The faces continue to haunt me as the blonde woman keeps her gaze locked on me. Not only that, I can feel each person's anguish the moment I hurt them. I shake my head, disgusted with myself. 
"I don't deserve forgiveness. I deserve to rot in hell and I don't blame you for sending me there if that's what your about to do." I sink to my knees and wait for the heat to consume me. I stare blankly at their concerned faces. The brunette whispers to the rest of them and for some reason I think she feels sympathetic towards me. They bicker back and forth for a moment, and they must reach a unanimous decision. I close my eyes and let out a long breath. So this is death? 
"You were brought to this counsel because it was believed you had committed suicide. It is our custom to offer those who take their own lives a way to redeem themselves by being servants to the Keepers, instead of going into limbo. We see why you feel unworthy to be given the gift of eternal life, you've had to make some very difficult choices in your life. Therefore we've decided to offer you a way to redeem yourself, even though a mistake brought you to this counsel." 
Again, the brunette gives me a knowing smile.  "Without ever once asking his forgiveness, your soul would be given over to the fallen ones. You would go to hell. However, we believe that there’s still hope for you. If you take our assignment and complete the mission, and lastly, ask for forgiveness, you will be granted entry into heaven where you will know how much He loves you, His son. He's always been with you trying to get you to let Him into your heart. He knocked and knocked yet you would never answer."

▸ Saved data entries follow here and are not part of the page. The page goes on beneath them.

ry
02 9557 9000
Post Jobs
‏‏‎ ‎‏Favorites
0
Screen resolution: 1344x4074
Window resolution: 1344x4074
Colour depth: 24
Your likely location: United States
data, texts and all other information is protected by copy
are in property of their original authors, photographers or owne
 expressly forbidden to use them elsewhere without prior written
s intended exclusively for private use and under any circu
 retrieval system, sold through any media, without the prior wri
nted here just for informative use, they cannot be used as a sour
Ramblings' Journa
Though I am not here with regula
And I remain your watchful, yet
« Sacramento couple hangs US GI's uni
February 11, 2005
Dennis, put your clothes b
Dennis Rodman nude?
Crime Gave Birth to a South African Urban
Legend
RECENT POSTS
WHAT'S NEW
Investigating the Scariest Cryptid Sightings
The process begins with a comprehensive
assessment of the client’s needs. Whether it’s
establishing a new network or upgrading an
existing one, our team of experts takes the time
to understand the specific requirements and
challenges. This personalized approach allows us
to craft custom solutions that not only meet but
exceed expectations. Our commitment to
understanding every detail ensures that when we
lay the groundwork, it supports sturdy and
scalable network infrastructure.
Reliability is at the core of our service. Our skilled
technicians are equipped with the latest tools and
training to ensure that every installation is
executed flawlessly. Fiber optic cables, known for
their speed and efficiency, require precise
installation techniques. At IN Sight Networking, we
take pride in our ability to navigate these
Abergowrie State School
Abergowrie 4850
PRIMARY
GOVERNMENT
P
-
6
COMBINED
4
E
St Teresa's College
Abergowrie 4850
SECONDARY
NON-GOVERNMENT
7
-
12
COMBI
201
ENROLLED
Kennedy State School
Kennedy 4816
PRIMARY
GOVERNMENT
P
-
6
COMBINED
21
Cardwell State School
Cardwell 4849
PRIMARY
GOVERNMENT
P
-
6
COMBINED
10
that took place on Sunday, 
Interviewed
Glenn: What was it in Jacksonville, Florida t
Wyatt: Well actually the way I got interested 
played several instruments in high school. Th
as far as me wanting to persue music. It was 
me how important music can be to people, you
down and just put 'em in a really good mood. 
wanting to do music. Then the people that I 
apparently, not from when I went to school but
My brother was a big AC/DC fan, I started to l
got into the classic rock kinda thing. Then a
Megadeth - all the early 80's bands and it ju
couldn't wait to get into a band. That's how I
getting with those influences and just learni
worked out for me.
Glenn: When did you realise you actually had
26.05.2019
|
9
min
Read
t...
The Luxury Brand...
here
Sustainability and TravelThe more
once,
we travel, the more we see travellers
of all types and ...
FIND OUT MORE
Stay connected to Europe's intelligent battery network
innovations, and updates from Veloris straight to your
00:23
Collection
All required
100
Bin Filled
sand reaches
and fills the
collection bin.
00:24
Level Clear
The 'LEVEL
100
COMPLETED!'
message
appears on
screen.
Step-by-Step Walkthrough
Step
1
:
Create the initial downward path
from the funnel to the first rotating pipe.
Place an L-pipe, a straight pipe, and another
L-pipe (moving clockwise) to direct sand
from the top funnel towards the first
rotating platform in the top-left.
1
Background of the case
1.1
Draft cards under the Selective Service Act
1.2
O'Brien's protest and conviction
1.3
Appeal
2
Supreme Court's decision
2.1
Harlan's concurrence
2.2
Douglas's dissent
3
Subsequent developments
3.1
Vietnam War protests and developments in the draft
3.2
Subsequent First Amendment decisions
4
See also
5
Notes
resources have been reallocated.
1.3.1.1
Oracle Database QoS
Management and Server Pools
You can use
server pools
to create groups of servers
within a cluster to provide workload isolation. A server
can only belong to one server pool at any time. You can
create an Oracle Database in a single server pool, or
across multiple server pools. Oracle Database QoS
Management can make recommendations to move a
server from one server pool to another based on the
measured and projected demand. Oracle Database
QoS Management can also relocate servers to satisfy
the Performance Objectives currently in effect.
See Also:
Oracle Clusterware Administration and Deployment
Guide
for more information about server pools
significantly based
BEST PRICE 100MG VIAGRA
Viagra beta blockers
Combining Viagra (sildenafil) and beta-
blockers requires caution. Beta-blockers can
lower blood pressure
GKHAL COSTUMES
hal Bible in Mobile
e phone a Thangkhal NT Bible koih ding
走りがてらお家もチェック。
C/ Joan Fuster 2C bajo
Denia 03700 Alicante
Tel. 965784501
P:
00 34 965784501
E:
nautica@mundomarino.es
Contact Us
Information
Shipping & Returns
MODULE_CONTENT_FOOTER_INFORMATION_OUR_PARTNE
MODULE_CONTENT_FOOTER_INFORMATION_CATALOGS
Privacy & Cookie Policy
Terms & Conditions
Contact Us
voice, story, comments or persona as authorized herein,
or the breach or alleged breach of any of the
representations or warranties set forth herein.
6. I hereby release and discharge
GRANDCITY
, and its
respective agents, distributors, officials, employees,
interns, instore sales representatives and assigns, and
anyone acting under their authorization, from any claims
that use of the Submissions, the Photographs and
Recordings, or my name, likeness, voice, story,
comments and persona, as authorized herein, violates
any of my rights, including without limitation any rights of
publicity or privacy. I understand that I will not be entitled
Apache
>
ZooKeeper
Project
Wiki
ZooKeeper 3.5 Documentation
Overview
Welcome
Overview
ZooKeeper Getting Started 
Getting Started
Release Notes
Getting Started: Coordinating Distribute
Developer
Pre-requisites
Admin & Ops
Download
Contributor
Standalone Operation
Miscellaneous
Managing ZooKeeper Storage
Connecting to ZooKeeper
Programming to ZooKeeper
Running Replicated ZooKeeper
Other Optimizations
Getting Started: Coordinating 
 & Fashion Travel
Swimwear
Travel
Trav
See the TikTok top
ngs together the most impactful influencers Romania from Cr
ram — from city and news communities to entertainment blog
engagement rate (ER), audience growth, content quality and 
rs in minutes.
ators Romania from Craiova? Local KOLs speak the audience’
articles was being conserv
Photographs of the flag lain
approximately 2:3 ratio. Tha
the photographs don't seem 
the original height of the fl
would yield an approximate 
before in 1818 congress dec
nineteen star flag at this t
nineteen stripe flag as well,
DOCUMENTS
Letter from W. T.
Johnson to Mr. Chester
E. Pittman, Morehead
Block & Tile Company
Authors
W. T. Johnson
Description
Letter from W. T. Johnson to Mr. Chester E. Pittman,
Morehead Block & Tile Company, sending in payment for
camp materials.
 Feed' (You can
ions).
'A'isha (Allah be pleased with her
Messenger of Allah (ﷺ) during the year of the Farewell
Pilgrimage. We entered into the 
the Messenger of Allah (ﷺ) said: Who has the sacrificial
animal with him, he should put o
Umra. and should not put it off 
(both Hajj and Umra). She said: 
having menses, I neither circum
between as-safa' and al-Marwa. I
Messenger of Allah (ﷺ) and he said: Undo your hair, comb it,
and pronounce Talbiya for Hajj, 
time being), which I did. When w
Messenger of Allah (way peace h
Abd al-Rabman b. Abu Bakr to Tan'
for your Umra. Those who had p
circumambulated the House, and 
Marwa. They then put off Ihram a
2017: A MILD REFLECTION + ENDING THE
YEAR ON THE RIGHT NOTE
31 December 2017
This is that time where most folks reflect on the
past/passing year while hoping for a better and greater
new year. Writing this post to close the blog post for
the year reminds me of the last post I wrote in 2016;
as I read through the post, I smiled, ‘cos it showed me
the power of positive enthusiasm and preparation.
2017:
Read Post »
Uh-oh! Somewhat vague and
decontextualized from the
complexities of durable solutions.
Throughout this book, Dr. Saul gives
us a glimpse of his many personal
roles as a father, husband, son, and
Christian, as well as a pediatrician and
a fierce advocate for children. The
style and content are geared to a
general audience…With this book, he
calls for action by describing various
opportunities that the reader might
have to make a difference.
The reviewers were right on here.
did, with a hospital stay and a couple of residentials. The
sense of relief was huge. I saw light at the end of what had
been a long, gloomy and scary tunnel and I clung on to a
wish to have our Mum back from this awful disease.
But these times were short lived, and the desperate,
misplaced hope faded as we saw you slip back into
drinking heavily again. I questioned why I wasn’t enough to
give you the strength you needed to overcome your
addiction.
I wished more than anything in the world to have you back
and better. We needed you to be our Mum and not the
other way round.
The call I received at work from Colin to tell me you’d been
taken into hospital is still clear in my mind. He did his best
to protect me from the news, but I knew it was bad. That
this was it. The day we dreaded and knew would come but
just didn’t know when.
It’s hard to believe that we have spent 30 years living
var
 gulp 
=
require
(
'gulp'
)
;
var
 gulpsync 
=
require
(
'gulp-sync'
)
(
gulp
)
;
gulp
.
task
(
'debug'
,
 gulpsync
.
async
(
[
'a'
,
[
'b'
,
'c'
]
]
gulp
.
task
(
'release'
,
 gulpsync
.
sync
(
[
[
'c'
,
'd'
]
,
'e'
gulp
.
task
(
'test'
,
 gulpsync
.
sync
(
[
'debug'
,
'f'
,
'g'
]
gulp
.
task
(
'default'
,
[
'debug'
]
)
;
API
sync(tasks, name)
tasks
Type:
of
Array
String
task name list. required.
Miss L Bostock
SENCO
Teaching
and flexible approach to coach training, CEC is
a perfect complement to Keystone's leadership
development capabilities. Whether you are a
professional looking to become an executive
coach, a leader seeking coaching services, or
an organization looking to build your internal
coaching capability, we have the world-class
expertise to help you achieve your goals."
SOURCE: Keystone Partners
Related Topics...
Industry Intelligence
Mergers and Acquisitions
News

I'm crying like a baby now. It's all true, everything they’ve said. I never felt like I could turn to anyone but myself to get me out of life's strangling grip. Every turn I made was wrong. It was like nothing ever went in my favor. My dad rotted away in prison for murdering my mother. I blew through foster homes like they were a yellow traffic light on the verge of turning. I ended up on the streets of Sydney trying to make it on my own at fifteen. The crimes I committed were just a way to survive, a means to an end. 
Hearing this woman tell me that I am His son and He's been asking, no begging his way into my heart, breaks something in me. I beg His forgiveness right there on my knees. With my head in my hands I plead for him to forgive me. I know I don't deserve it, and maybe it is too late, maybe he finally gave up on me the way the rest of the world had. But the small thought that He loved me once, is enough to keep me on my knees, and bring my hands together in prayer. I slump over, wrung out and left to dry. I glance up at the four people, and see they are all teary eyed. It humbles me, as I take in a shuddering breath. 
My palms roll on my knees to face up in surrender. "I will do anything you ask of me."
"Excellent. How do you feel about becoming a vampire?" The blond woman smirks. 
I tick my head back in disbelief and swallow hard. They motion for me to approach the bench. I ease up off of my knees and make the walk up to them. 
"My name is Emmagen, I am the high seraphim angel. This is Cat, she'll be your coordinator. This is Michael the arch angel, and this is Mudd. We make up the counsel of angels here in Amorous. Come, we will discuss the details of your arrangement."